Am I correct with usage of this generalised Dominated Convergence lemma: a sequence $(f_n)$ in $L^1$ on a bounded domain is strongly convergent if and only if $(f_n)$ is uniformly integrable and $(f_n)$ converges in measure, or pointwise almost everywhere?
By Dunford Pettis I know that $(f_n)$ is uniformly integrable if and only if $(f_n)$ is weakly convergent in $L^1$.
My question is, is it possible to deduce $L^p$ convergence of a bounded sequence $(f_n)\subset L^p$, by showing that, for all $\phi\in L^\infty$: $$1. \int |f_n |^p(x) \phi (x) dx\to \int |f |^p(x) \phi (x) dx$$ and $$2. \,\, f_n\to f \text{ in measure} $$ which would imply the uniform integrability of $|f_n-f|^p$, and hence the desired convergence?

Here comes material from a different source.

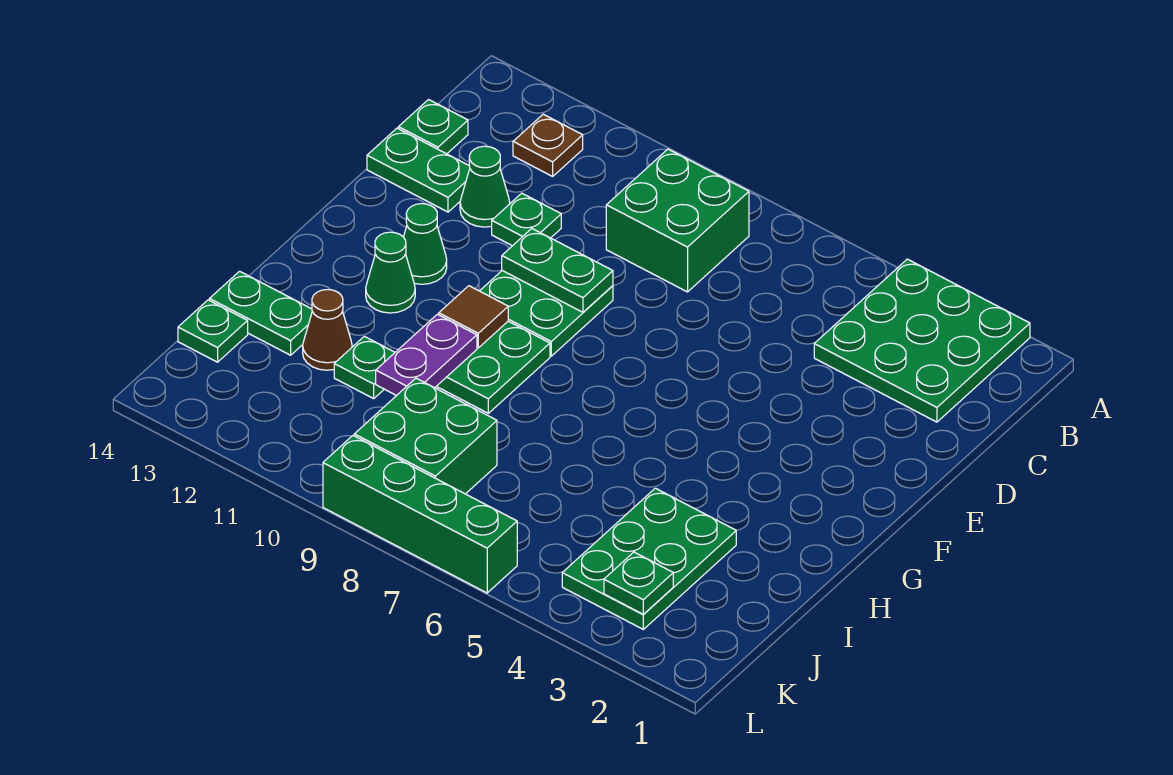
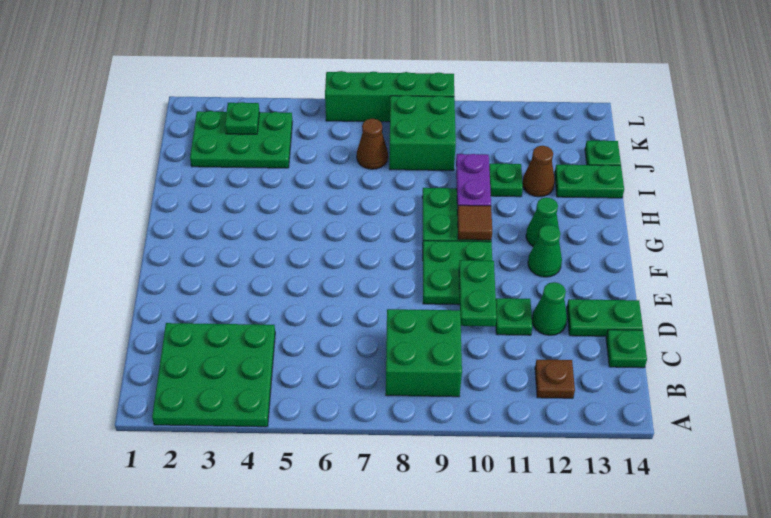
green 1x2 plate [502,229,613,312] -> green 1x2 plate turned to [459,260,497,326]
green 2x3 plate [562,488,736,629] -> green 2x3 plate turned to [190,111,292,168]
none -> brown 1x1 cone [357,119,388,169]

I would attempt to use the Vitali lemma, so that on a bounded domain $\Omega$, $(|f_n|^p)$ uniformly bounded in $L^1(\Omega)$, existence (and finiteness) of the pointwise a.e limit and uniform integrability of $|f_n-f|^p$ allow passage to the limit $$\lim_n \int_\Omega |f_n-f|^p dx = \int_\Omega\lim_n |f_n-f|^p dx =0.$$
Furthermore, how limited would an approximation argument for 1., with $\phi\in C_c^\infty$? Is there a counterexample with a uniformly integrable sequence, pointwise converging, that does not converge in $L^p$? I ask this second question because of the equivalence of distributional convergence to weak convergence in $L^p$ if the sequence (and limit) are already bounded in $L^p$.
Note: I am using the following definition of UI: $\forall\varepsilon>0, \exists g$ an integrable function such that $$\sup_{n}\int_\Omega(|f_n|-g)^+\mathrm dx\lt\varepsilon.$$
I just noted that the statement you want to prove is actually trivial, because if
$$\int |f_n - f|^p \cdot \phi \, dx \rightarrow 0$$
for all $\phi \in L^\infty$, you can use this with $\phi \equiv 1$ which is then nothing but convergence in $L^p$.
EDIT: If you instead require $\phi \in C_c^\infty(\Omega)$, the statement becomes false in general. As a counterexample consider $p=2$, $\Omega = (0,1)$ and $f_n = \sqrt{n} \cdot \chi_{(0,1/n)}$. Of course, in this case, the sequence is not uniformly integrable.